## [EXERCISE REQUIREMENTS]
Transcribe nothing except the lines below that run from the one with "left ear: (32, 34)" to the one with "left shoulder: (504, 18)", ends included, and do not copy any picture.

(Bounding boxes with keypoints)
-------

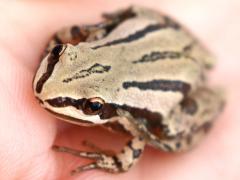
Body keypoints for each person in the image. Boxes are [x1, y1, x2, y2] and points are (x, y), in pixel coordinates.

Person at [0, 1, 239, 179]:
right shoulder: (84, 40)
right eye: (57, 54)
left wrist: (114, 161)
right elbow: (64, 36)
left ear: (104, 107)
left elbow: (138, 138)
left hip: (182, 81)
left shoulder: (126, 116)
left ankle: (206, 102)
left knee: (170, 132)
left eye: (91, 105)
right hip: (163, 40)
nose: (47, 85)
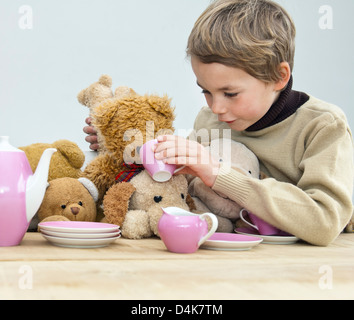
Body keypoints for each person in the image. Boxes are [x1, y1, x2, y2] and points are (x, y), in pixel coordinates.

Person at [84, 0, 353, 246]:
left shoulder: (323, 126)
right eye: (206, 91)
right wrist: (116, 147)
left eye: (230, 93)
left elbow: (326, 222)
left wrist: (217, 173)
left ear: (278, 76)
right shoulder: (209, 120)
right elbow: (173, 188)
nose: (216, 107)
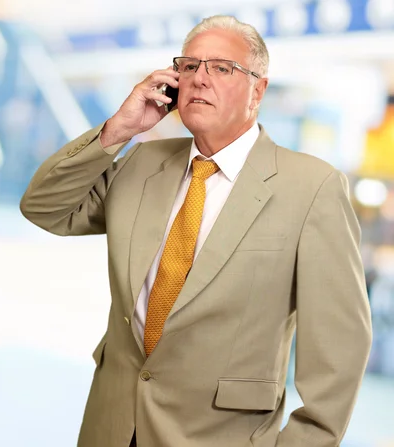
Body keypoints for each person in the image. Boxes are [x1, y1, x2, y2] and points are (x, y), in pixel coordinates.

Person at [20, 15, 372, 447]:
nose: (199, 79)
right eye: (189, 66)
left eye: (221, 68)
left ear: (257, 91)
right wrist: (120, 129)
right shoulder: (141, 163)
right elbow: (44, 207)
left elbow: (340, 349)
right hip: (110, 427)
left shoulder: (312, 187)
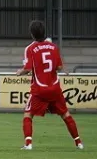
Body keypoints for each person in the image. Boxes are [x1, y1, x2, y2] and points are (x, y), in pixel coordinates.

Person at [16, 20, 83, 150]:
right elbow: (58, 67)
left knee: (28, 114)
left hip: (39, 89)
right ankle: (79, 143)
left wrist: (20, 72)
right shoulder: (53, 47)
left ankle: (28, 144)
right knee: (66, 115)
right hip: (54, 88)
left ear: (32, 34)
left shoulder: (30, 49)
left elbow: (28, 69)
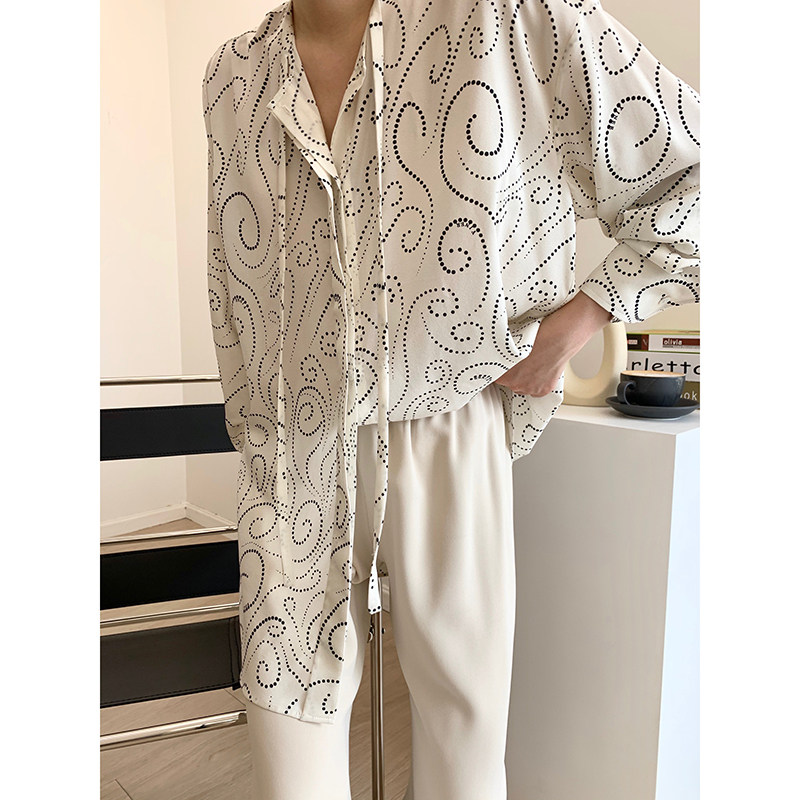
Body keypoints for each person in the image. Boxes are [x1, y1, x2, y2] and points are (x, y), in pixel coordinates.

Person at [202, 0, 699, 797]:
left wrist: (577, 323)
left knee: (463, 743)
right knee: (285, 739)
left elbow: (700, 173)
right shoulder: (233, 76)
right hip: (291, 445)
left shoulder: (504, 18)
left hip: (450, 415)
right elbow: (234, 284)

-------

## [RESULT OF THIS EXERCISE]
left ear: (32, 34)
left shoulder: (30, 49)
left elbow: (28, 69)
Body keypoints for each person in the image. Boxes are [x1, y1, x2, y2] and points are (x, y), in pixel coordinates.

Person at [202, 0, 699, 797]:
left wrist: (577, 323)
left knee: (463, 743)
right knee: (285, 739)
left elbow: (700, 173)
right shoulder: (233, 76)
right hip: (291, 445)
left shoulder: (504, 18)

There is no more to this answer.